You may model this problem as a graph problem, and traverse the entire dataset you have, using either DFS(depth-first search) or BFS(breadth-first-search). During traversal, you may assign a component number to each tree in the forest of data you are investigating, and as a result, you can find all the connected components of this graph of data you have. Then for each connected compnent, you may simply form groups of 2 using its members, and use those to describe the relation. If there are odd number of elements, you can pick an already use item and link it to the last remaining one.
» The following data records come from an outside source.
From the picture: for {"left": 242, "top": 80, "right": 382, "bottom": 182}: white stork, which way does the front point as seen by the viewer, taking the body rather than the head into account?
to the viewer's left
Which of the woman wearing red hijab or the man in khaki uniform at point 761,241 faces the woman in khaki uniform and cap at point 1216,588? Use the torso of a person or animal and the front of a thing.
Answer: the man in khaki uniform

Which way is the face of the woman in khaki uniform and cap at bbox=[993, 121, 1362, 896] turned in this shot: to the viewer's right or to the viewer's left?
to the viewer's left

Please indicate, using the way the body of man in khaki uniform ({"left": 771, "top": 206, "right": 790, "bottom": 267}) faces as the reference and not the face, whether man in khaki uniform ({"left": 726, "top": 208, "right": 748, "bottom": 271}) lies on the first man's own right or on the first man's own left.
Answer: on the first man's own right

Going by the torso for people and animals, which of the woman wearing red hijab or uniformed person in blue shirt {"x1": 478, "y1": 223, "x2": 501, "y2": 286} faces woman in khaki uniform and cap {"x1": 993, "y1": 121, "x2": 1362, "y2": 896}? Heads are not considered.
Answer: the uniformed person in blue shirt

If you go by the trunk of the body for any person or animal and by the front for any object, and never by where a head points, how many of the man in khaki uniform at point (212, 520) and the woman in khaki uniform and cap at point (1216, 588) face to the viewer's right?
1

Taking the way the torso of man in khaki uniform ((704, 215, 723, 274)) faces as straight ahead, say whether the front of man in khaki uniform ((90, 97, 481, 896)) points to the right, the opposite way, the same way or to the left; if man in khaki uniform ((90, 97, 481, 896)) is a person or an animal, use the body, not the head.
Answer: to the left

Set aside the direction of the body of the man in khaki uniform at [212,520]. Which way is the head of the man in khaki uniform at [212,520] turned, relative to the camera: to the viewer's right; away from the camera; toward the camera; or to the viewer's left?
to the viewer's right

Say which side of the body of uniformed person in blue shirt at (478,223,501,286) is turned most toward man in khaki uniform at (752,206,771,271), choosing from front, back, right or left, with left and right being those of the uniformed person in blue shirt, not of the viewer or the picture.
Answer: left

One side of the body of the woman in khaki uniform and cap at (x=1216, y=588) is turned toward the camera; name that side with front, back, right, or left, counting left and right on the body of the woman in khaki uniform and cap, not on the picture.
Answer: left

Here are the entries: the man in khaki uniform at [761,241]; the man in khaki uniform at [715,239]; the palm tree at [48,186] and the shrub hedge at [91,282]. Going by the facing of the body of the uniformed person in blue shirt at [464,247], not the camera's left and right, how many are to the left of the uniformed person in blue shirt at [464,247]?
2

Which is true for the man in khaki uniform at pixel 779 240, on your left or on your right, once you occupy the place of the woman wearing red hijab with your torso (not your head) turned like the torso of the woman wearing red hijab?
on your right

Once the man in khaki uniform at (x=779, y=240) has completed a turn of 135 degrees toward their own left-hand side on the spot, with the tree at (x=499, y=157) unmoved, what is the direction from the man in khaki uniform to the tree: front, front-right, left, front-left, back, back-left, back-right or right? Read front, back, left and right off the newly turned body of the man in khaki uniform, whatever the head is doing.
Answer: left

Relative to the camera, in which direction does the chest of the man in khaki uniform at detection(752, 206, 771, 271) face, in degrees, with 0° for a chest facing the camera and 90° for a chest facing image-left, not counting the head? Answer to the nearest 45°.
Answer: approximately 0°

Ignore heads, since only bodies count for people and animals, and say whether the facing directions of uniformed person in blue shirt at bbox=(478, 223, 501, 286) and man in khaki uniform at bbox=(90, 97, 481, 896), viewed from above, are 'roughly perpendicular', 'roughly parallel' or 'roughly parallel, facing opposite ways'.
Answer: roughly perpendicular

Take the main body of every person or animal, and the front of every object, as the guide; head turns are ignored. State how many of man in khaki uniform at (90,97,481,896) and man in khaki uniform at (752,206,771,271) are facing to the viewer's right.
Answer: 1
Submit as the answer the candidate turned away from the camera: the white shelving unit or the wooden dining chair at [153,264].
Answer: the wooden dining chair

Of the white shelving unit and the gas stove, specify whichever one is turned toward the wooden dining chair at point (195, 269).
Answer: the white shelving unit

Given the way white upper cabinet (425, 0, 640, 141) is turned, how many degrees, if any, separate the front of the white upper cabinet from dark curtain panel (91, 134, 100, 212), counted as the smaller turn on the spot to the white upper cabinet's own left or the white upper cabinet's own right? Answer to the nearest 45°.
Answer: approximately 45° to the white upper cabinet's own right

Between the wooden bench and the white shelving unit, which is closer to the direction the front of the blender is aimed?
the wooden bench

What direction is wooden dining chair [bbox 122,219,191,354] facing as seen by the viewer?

This obviously assumes that your goal is to find the connected components alone, and not print the relations, as you put it, in a specific manner. For instance, if you were trying to print the links so that the maximum distance between the items would be as minimal as possible, the problem becomes much more complex.

Another approach which shares the same assumption I mentioned above would be to use the method of union-find, also known as the data structure called disjoint set. You can start with N sets which have N of your items. Then, as you traverse these relations, for each relation (x, y), you unite the sets which contain the items x and y. In the end, all the connected components will be in the same set.

The first approach has O(V + E) time complexity, V and E being the number of items and relations in your data, respectively. The second approach has O(V + E . k(V)) time complexity, where k is a function called Inverse Ackermann, that increases really slowly. (i.e. even slower than logarithmic function)

ilim
  • 4,477
  • 7
  • 27
  • 46